Earlier during the presentations Godwill Wanga a researcher with the Economic and Social Research Foundation (ESRF), said that the EAC has done a lot although it is facing challenges just like any other regional body.
“The EAC has laid the foundation for monetary union, it has encouraged the greater economic integration and growth through freedom of movement of goods, labour services capital, and right of establishment,” he said.
Wanga also lauded the fact that the regional body has increased efficiency in collection of receivable revenues at import of goods and of excise at transactions inside the country, and the cooperation between the customs administration within the regional arrangement.
He did not however, hesitate to mention the pitfalls of the EAC like a failure to achieve the best performance in the campaign against smuggling and collective surveillance border operations.
On his part John Wakeman –Lin the senior resident representative of the IMF in Tanzania said that the EAC could perform better if it forms stronger capacity to respond to macroeconomics fluctuations, deeper regional integration and support for high value export.
The former Tanzania minister for EAC cooperation Dr Diodurus Kamala said that leaders of the member countries should meet frequently to discuss pertinent economic issues because too much time has been spent on political issues while the economic side is not given a deserving attention.
Many participants in the debate agreed that importance of the customs union is the key aspect of the cooperation
Dr Kamala reminds that there is an uphill task in fulfilling a Common External Tariff (CET) on imports from third countries, duty-free trade between the member states; and common customs procedures as it were agreed upon in the previous meetings.
So far different rates are applied for raw materials as follows intermediate products 10 percent and finished goods 25 percent the latter percentage is fixed as the maximum.

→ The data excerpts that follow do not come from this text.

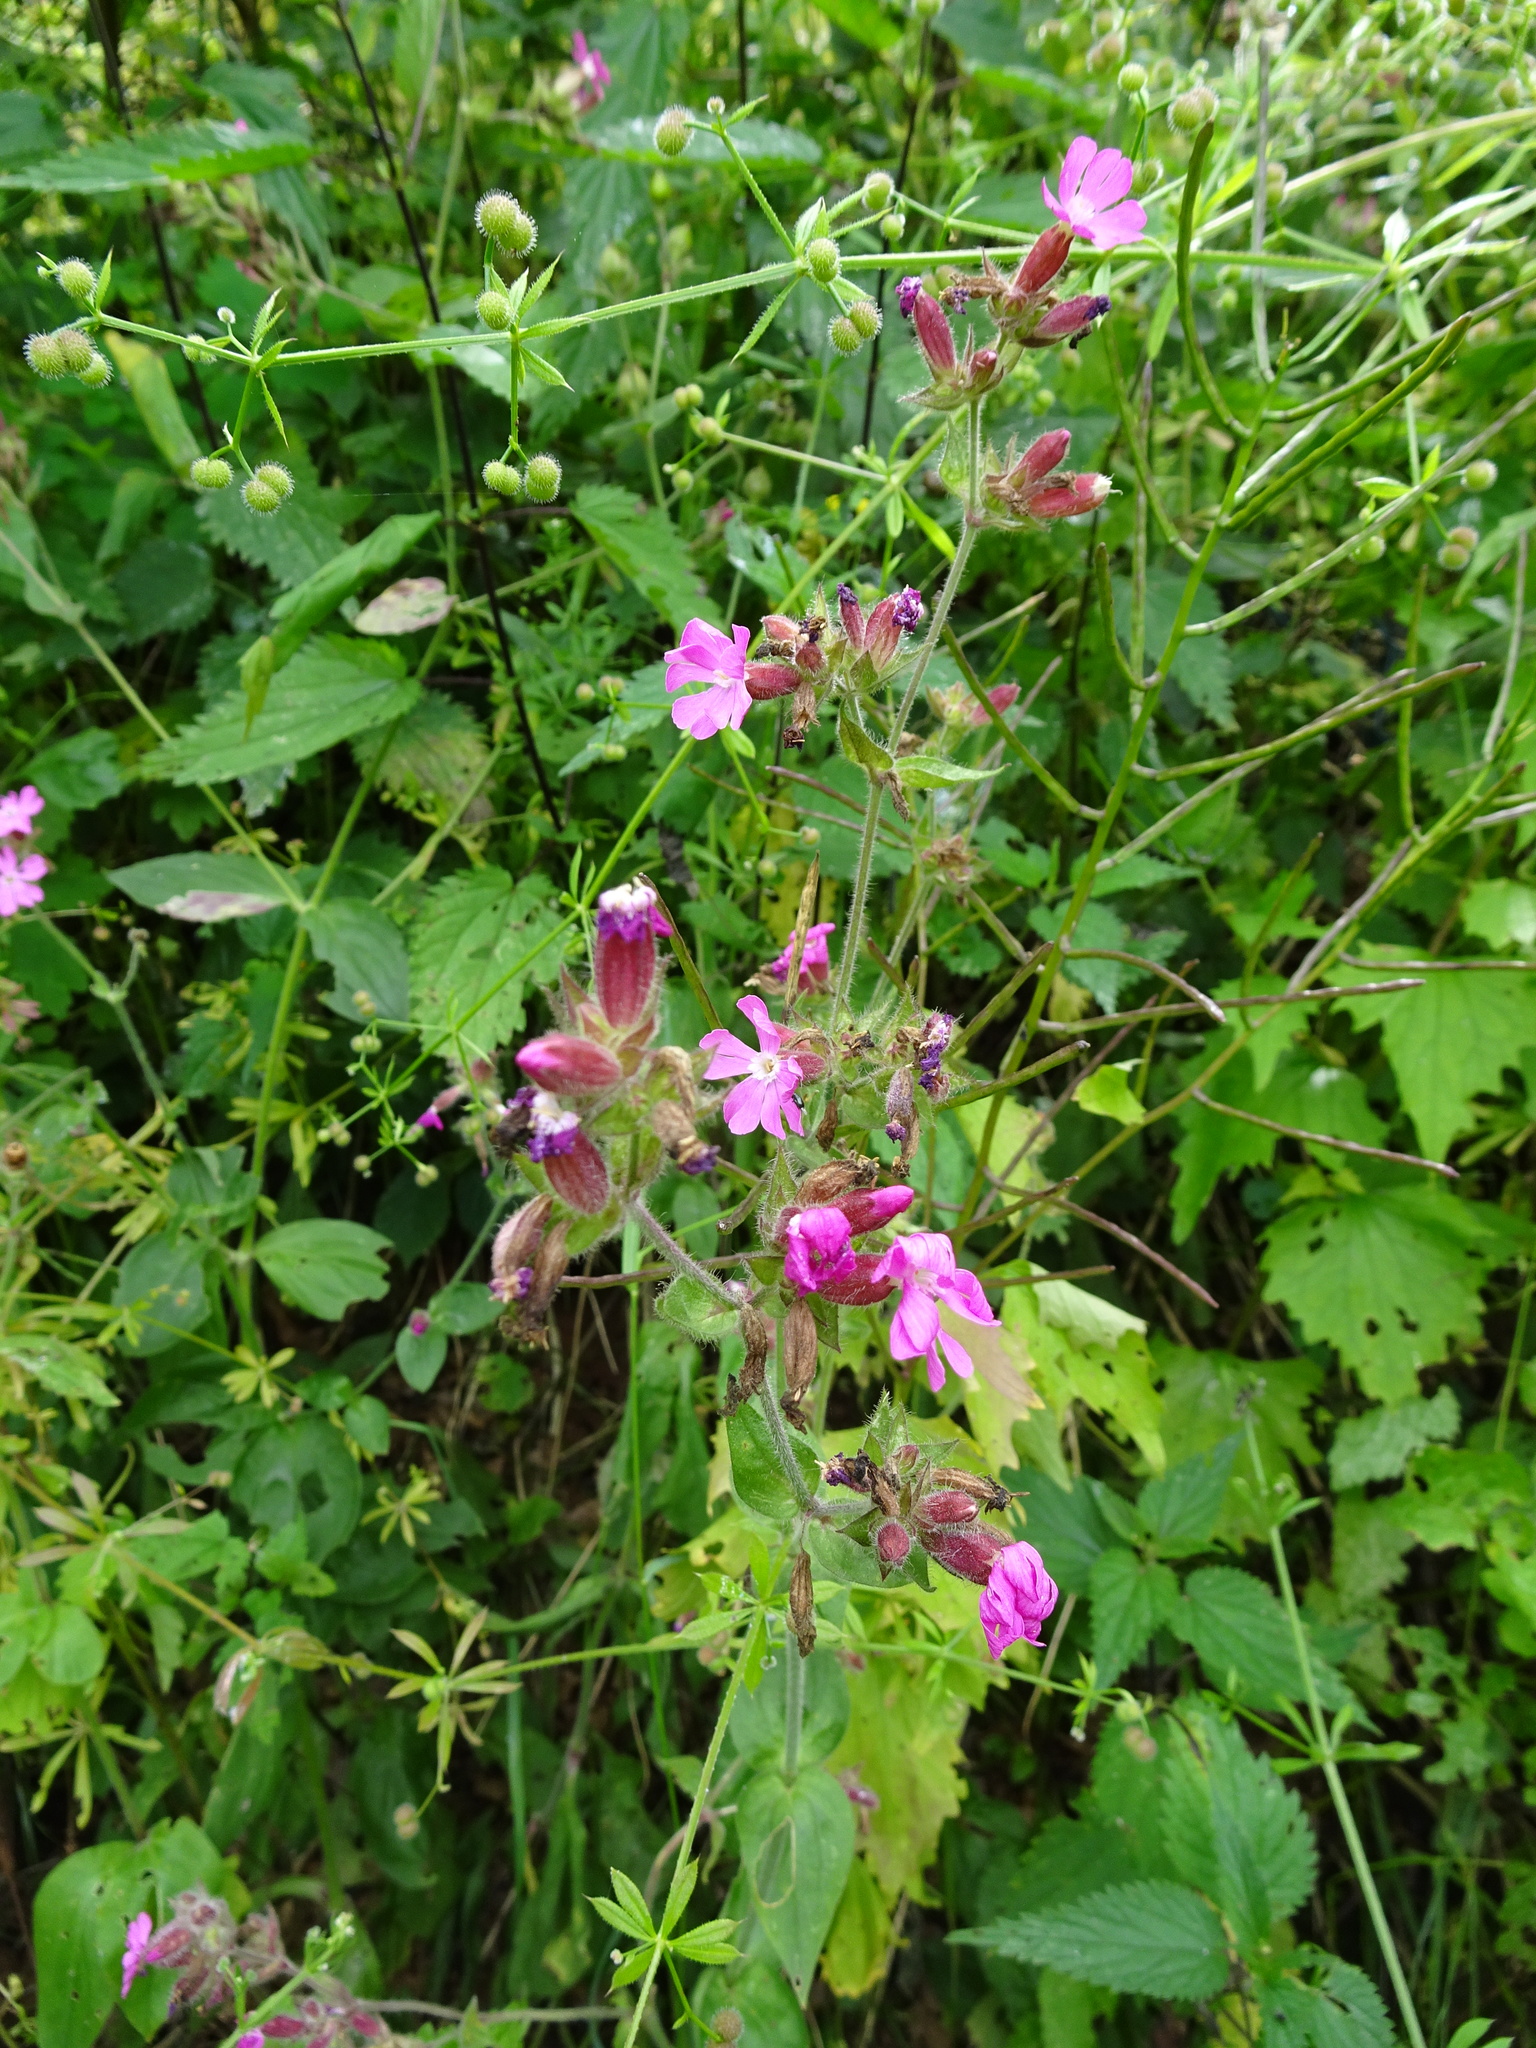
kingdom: Plantae
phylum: Tracheophyta
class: Magnoliopsida
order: Caryophyllales
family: Caryophyllaceae
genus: Silene
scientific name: Silene dioica
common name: Red campion
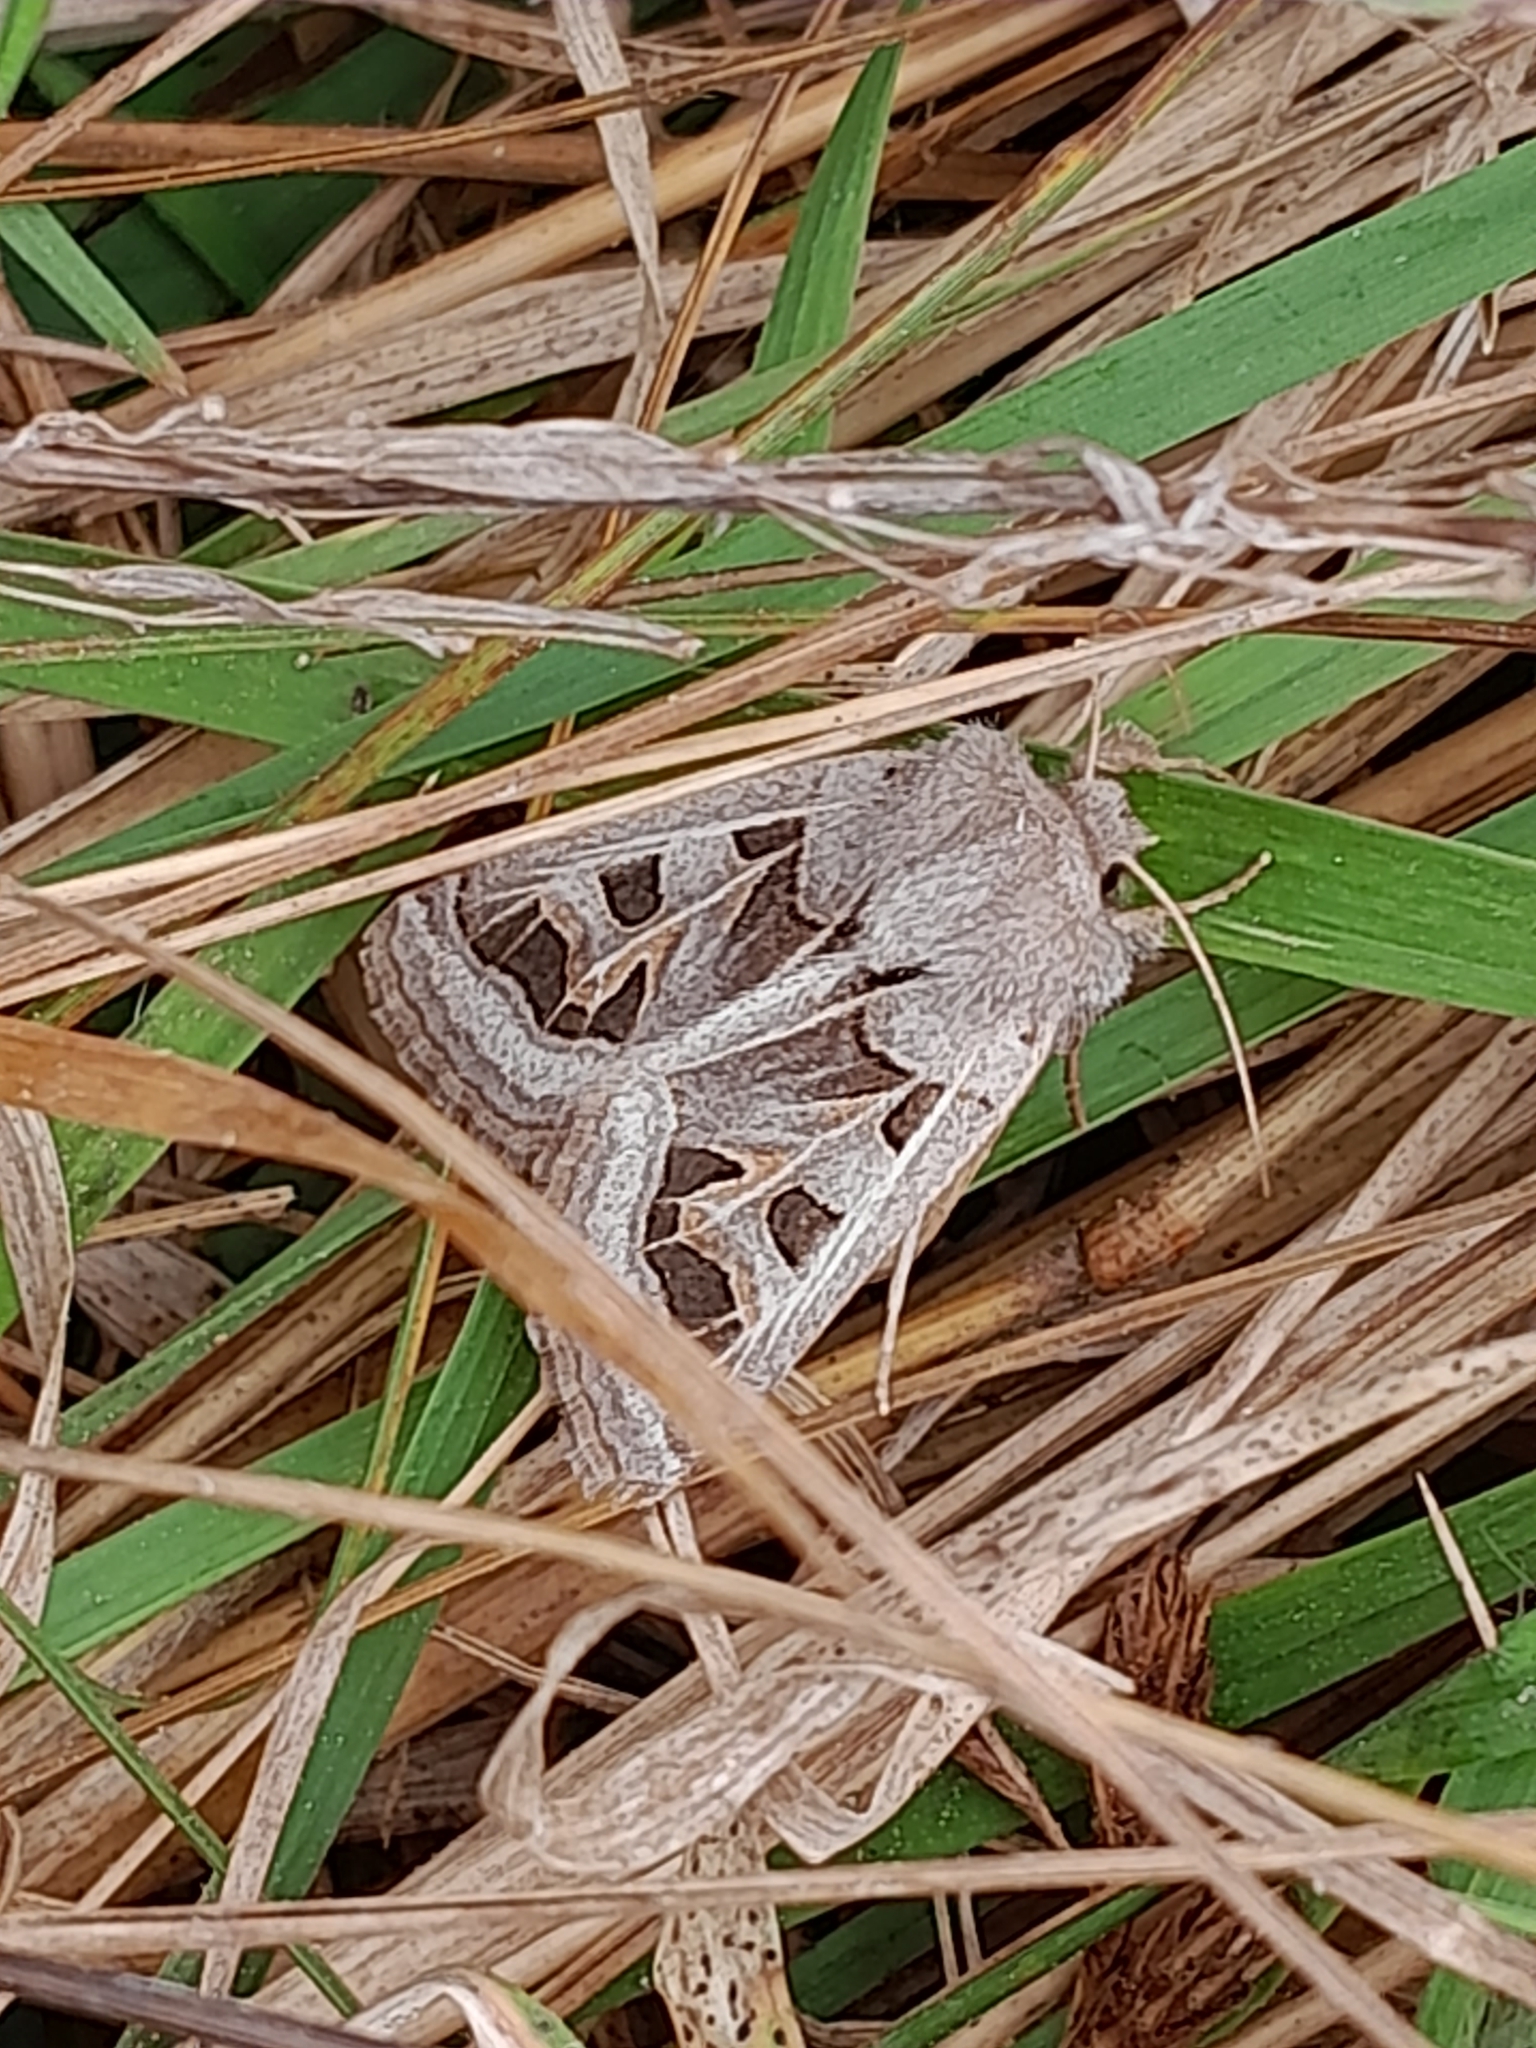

This represents a significance decrease from what was previously the maximum in Kenya 35 percent Tanzania 40 percent and Uganda 15 percent.
He says that however, this customs union is not yet fully implemented, because there is a significant list of exclusions to the Common External Tariff and tariff-free movement of goods and services. Technical work is also needed to harmonise and modernise the customs procedures in the EAC’s major ports of entry.
During the closing of the event Dr Kamala was reminded by contributors to the debate that politics and economics are intertwined and there is no way they can be separated.
The East African Community was finally revived on November 30, 1999, when the Treaty for its re-establishment was signed. It came into force on July 7, 2000, twenty-three years after the total collapse of the defunct erstwhile Community and its organs.